[CQM-6141] Documenting Date for Depression Screening (CMS 002) Created: 06/06/23  Updated: 06/12/23  Resolved: 06/09/23

Status: Closed
Project: eCQM Issue Tracker
Component/s: None

Type: EC eCQMs - Eligible Clinicians Priority: Moderate
Reporter: Kyle Meadors (Inactive) Assignee: Mathematica EC eCQM Team
Resolution: Answered Votes: 0
Labels: None

Attachments: XML File 10_Clayton_Vaughn_8DaysBefore.xml    
Contact Name: Kyle Meadors
Contact Email: kyle@chartlux.com
Contact Phone: 615-804-9600
Institution/Name: Chart Lux Consulting
Solution: ​​Thank you for your inquiry on CMS2v12 Preventive Care and Screening: Screening for Depression and Follow-Up Plan. Patients can be screened for depression on the date of the encounter or up to 14 days prior to the date of the encounter. The depression screening must be reviewed and addressed by the clinician, filing the code, on the date of the encounter. Positive pre-screening results indicating a patient is at high risk for self-harm should receive more urgent intervention as determined by the provider practice. We hope this helps.
Solution Posted On:
2023 Performance Period EC eCQMs:
CMS0002v12
Impact: Need to understand measure requirements so as to instruct customers on how to properly document their activities.
Last Commented Date:

 Description   

For eCQM CMS 002 (Preventive Care and Screening: Screening for Depression and Follow-Up Plan), it says that to qualify for the numerator the provider must do a screening for depression on the date of the encounter or up to 14 days prior to the date of the encounter using an age-appropriate standardized depression screening tool. My question is regarding the timing of the documentation by the physician into the EHR for numerator consideration. If the patient completed the screening within 14 days prior to the encounter, MUST the provider only document this clinical interpretation of the screening results during the encounter period to qualify for numerator OR is acceptable to do this documenting of the clinical interpretation of the screening to also be within 14 days of the encounter. Basically, does the depression screening assessment need to be completed (documenting the clinical interpretation) during the encounter time to count for the numerator or can it be completed (documented) outside of the encounter as long as it is within 14 days of the encounter? The measure guidance speaks about documentation timing of the follow-up plan (if screening is positive) but does not address documentation timing of the depression screening itself. 



 Comments   
Comment by Mathematica EC eCQM Team [ 06/12/23 ]

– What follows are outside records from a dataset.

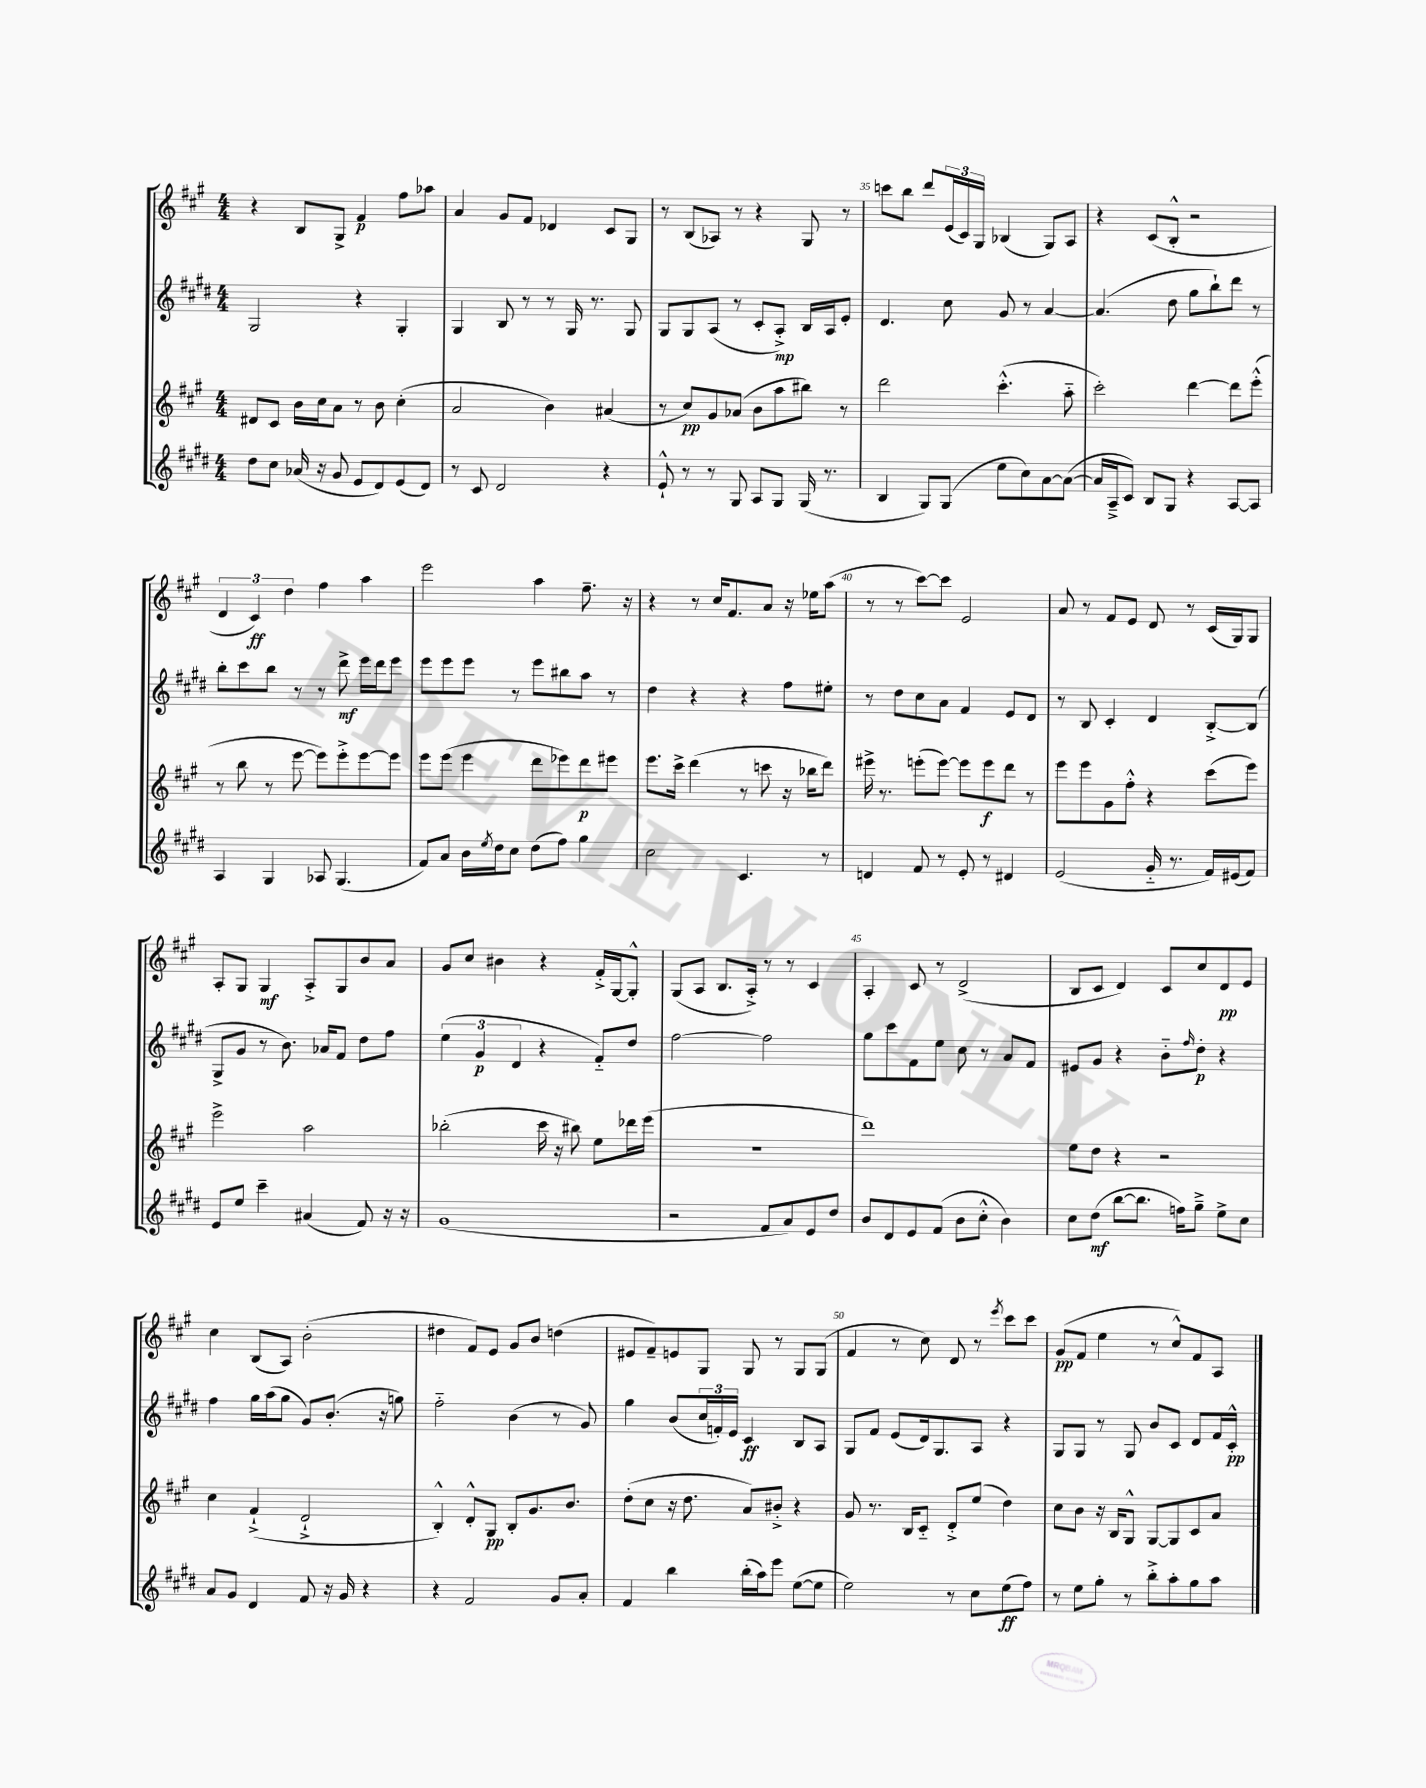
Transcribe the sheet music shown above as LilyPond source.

<<
\new StaffGroup <<
\new Staff = "s0" {
    \clef treble \key a \major \numericTimeSignature \time 4/4
    r4 b8 gis8-> fis'4\p fis''8 aes''8 |
    a'4 gis'8 fis'8 des'4 cis'8 gis8 |
    r8 b8( aes8) r8 r4 gis8 r8 |
    c'''8 b''8 d'''8 \tuplet 3/2 { e'16( cis'16) gis16 } bes4( gis8) a8 |
    r4 cis'8( b8-.-^ r2 |
    \tuplet 3/2 { d'4 cis'4\ff) d''4 } fis''4 a''4 |
    e'''2 a''4 fis''8.-- r16 |
    r4 r8 cis''16 fis'8. a'8 r16 ees''16 a''8( |
    r8 r8 cis'''8~) cis'''8 e'2 |
    a'8 r8 fis'8 e'8 d'8 r8 cis'16( gis16) gis8 |
    a8-. gis8 gis4\mf a8-.-> gis8 b'8 a'8 |
    gis'8 cis''8 bis'4 r4 fis'16-.-> gis16~ gis8-.-^ |
    gis8( a8 b8. a16-.->) r8 r8 cis'4 |
    a4-. cis'8 r8 d'2->( |
    b8 cis'8 d'4) cis'8 cis''8 d'8\pp e'8 |
    cis''4 b8( a8) b'2-.( |
    dis''4 fis'8) e'8 gis'8 b'8 d''4( |
    eis'8 fis'8--) e'8 gis8 gis8 r8 gis8 gis8( |
    fis'4 r8 cis''8) d'8 r8 \acciaccatura { e'''8 } cis'''8 cis'''8 |
    gis'8\pp( fis'8 e''4 r8 cis''8-^) fis'8 a8 \bar "|." |
}
\new Staff = "s1" {
    \clef treble \key e \major \numericTimeSignature \time 4/4
    gis2 r4 gis4-. |
    gis4 b8 r8 r8 gis16 r8. gis8 |
    gis8 gis8 a8( r8 cis'8-. a8-.->\mp) b16 a16 e'8-. |
    dis'4. cis''8 gis'8 r8 a'4~ |
    a'4.( dis''8 gis''8 b''8-!) dis'''8 r8 |
    b''8-. cis'''8 b''8 r8 r8 dis'''8->\mf e'''16 dis'''16 e'''8 |
    e'''8 e'''8 e'''8 r8 e'''8 bis''8 a''8 r8 |
    dis''4 r4 r4 fis''8 eis''8-. |
    r8 dis''8 cis''8 a'8 fis'4 e'8 dis'8 |
    r8 b8 cis'4-. dis'4 b8~-.-> b8( |
    gis8-> gis'8 r8 b'8.) aes'16 fis'8 dis''8 fis''8 |
    \tuplet 3/2 { e''4( gis'4\p dis'4 } r4 fis'8-_) dis''8 |
    fis''2~ fis''2 |
    gis''8 cis'''8 fis'8 e''8 cis''8 r8 a'8 fis'8 |
    eis'8 gis'8 r4 b'8-_ \grace { fis''16 } dis''8-.\p r4 |
    fis''4 gis''16 a''16( gis''8 gis'8) b'8.-.( r16 g''8) |
    fis''2-_ b'4( r8 gis'8) |
    gis''4 b'8( \tuplet 3/2 { cis''16 f'16-.) e'16 } cis'4\ff b8 a8 |
    gis8 fis'8 e'8( dis'16) gis8. a8 r4 |
    gis8 gis8 r8 gis8 b'8 cis'8 dis'8 fis'16 cis'16-.-^\pp \bar "|." |
}
\new Staff = "s2" {
    \clef treble \key a \major \numericTimeSignature \time 4/4
    dis'8 cis'8 b'16 cis''16 a'8 r8 b'8 cis''4-.( |
    a'2 b'4) ais'4( |
    r8 cis''8\pp) gis'8 aes'8( b'8 a''8 bis''8) r8 |
    d'''2 cis'''4.-.-^( a''8-_ |
    cis'''2-.) d'''4~ d'''8 e'''8-.-^( |
    r8 b''8 r8 e'''8~ e'''8) e'''8-.-> e'''8~ e'''8 |
    e'''8 e'''8( e'''4 d'''8 ees'''8) d'''8\p eis'''8 |
    e'''8. cis'''16-> d'''4( r8 c'''8 r16 bes''16 d'''8) |
    eis'''16-> r8. e'''8-.( e'''8~) e'''8 e'''8\f d'''8 r8 |
    e'''8 e'''8 gis'8 fis''8-.-^ r4 cis'''8( e'''8) |
    e'''2-> a''2 |
    bes''2-.( cis'''16 r16 bis''8) e''8 des'''16 e'''16( |
    R1 |
    d'''1) |
    e''8 d''8 r4 r2 |
    cis''4 fis'4-!->( d'2-!-> |
    b4-.-^) d'8-.-^ gis8\pp b8-. gis'8. b'8. |
    d''8-.( cis''8 r16 d''8. a'8) bis'8-.-> r4 |
    gis'8 r8. b16 cis'8-_ d'8-.-> e''8( d''4) |
    cis''8 b'8 r16 b16 gis8-^ gis8~ gis8 cis'8 a'8 \bar "|." |
}
\new Staff = "s3" {
    \clef treble \key e \major \numericTimeSignature \time 4/4
    dis''8 cis''8 aes'16( r16 gis'8 e'8 dis'8) e'8( dis'8) |
    r8 cis'8 dis'2 r4 |
    e'8-!-^ r8 r8 gis8 a8 gis8 gis16( r8. |
    b4 gis8) gis8( e''8 cis''8) a'8~ a'8~( |
    a'16 a16---> cis'8) b8 gis8 r4 a8~ a8 |
    a4 gis4 aes8 gis4.( |
    fis'8) a'8 b'16 \acciaccatura { e''8 } dis''16 cis''8 dis''8( fis''8) gis''4 |
    cis''2 cis'4. r8 |
    d'4 fis'8 r8 e'8-. r8 dis'4 |
    e'2( gis'16-_ r8. fis'16) eis'16( fis'8) |
    e'8 e''8 cis'''4-- ais'4( fis'8) r16 r16 |
    gis'1( |
    r2 fis'8 a'8) e'8 dis''8 |
    b'8 dis'8 e'8 fis'8( b'8 cis''8-.-^ b'4) |
    cis''8 dis''8\mf( b''8~ b''8. f''16) gis''8---> e''8-> cis''8 |
    a'8 gis'8 dis'4 fis'8 r16 gis'16 r4 |
    r4 fis'2 gis'8 a'8-. |
    fis'4 b''4 b''16-.( a''16) e'''8 e''8~( e''8 |
    e''2) r8 cis''8 e''8\ff( fis''8) |
    r8 e''8 gis''8-. r8 b''8-.-> a''8-. gis''8 a''8 \bar "|." |
}
>>
>>
\layout { \context { \Score currentBarNumber = #32 \override BarNumber.break-visibility = ##(#f #t #t) barNumberVisibility = #(every-nth-bar-number-visible 5) } }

Thank you for the follow-up question. We will review your ticket and provide a response as soon as possible.
 

Comment by Kyle Meadors (Inactive) [ 06/09/23 ]

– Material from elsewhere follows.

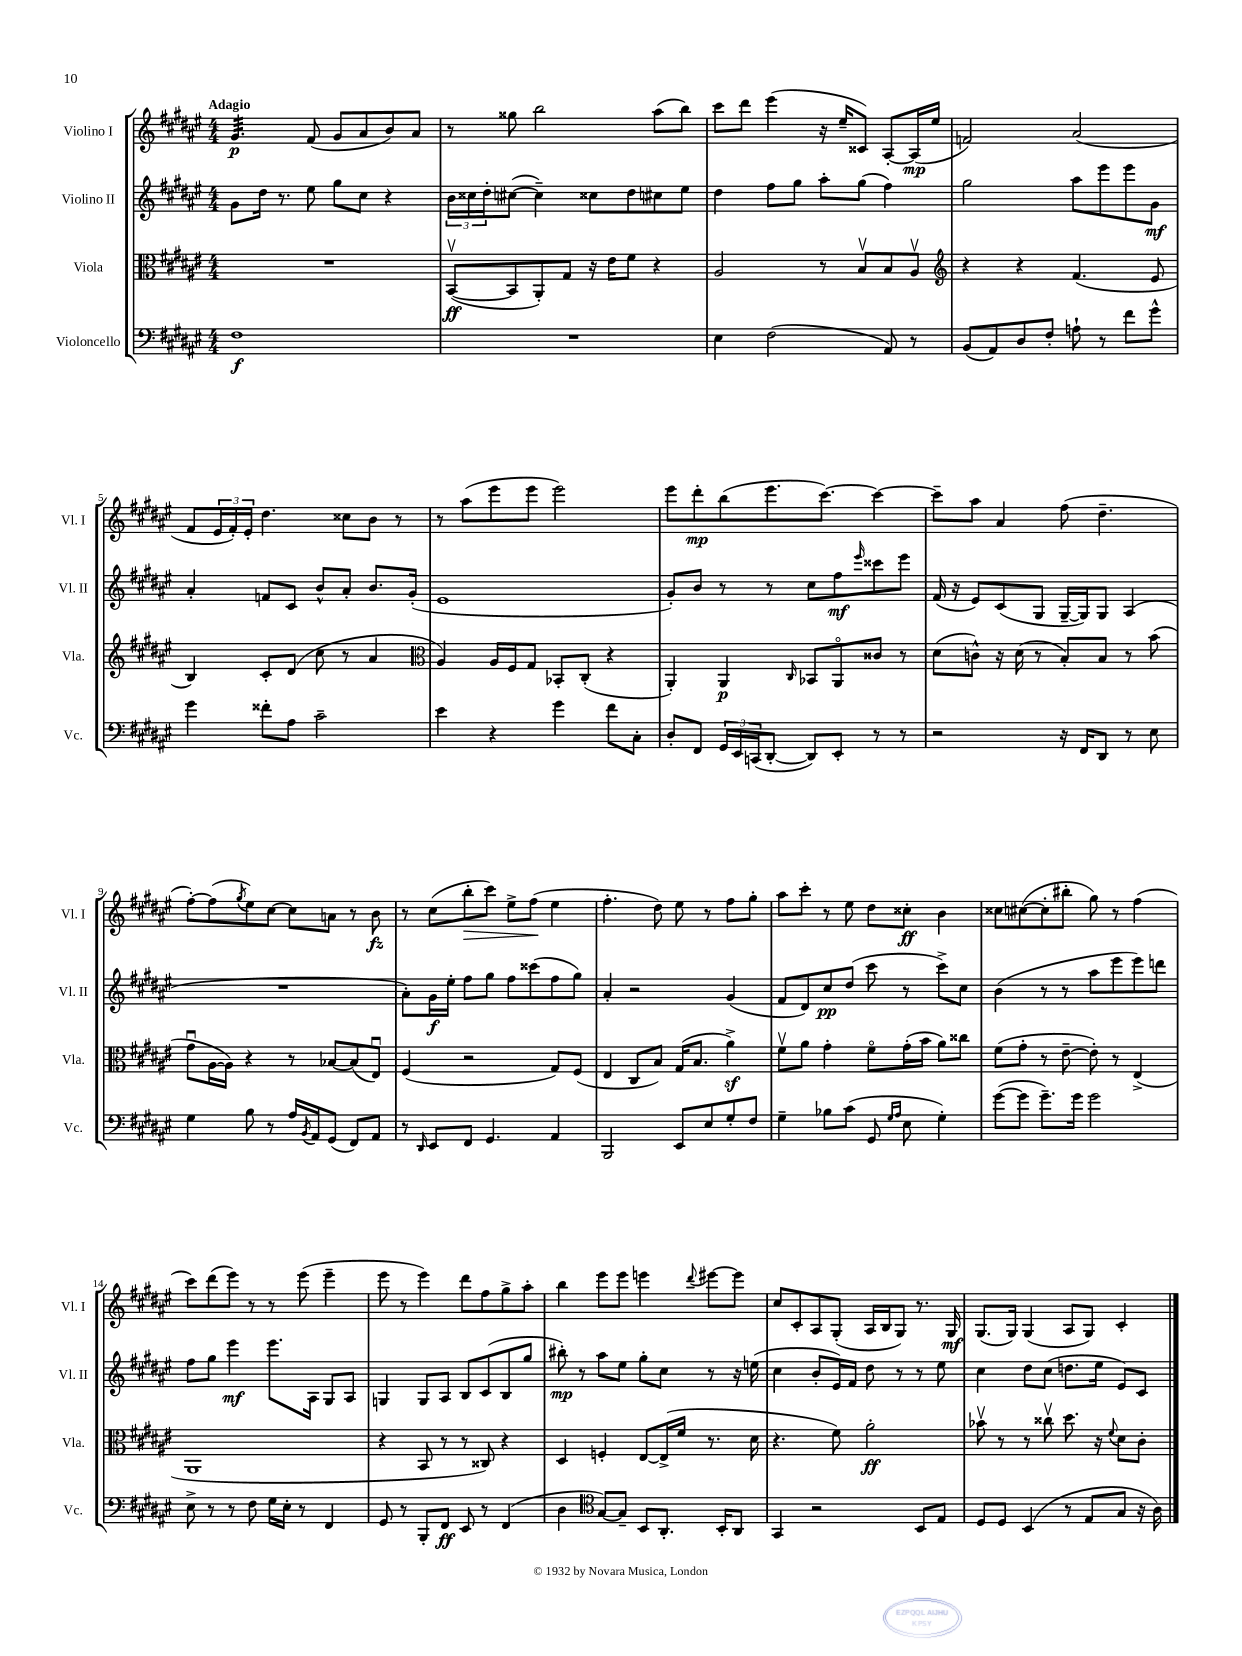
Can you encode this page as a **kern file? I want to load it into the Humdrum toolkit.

Thanks for the response. Given that, I'm not sure how we document the date of review by the clinician in the QRDA. Looking at some files from Cypress Test Tool, I only see the date of assessment and then date of encounter, and as long as the date of assessment is within 14 days of encounter, it can count in the numerator. Attached file was run through the CVU+ tool and shows patient qualifies for numerator. Where do you show the date of documentation/finding?

Comment by Mathematica EC eCQM Team [ 06/07/23 ]

Thank you for submitting your question. We will review your ticket and provide a response as soon as possible.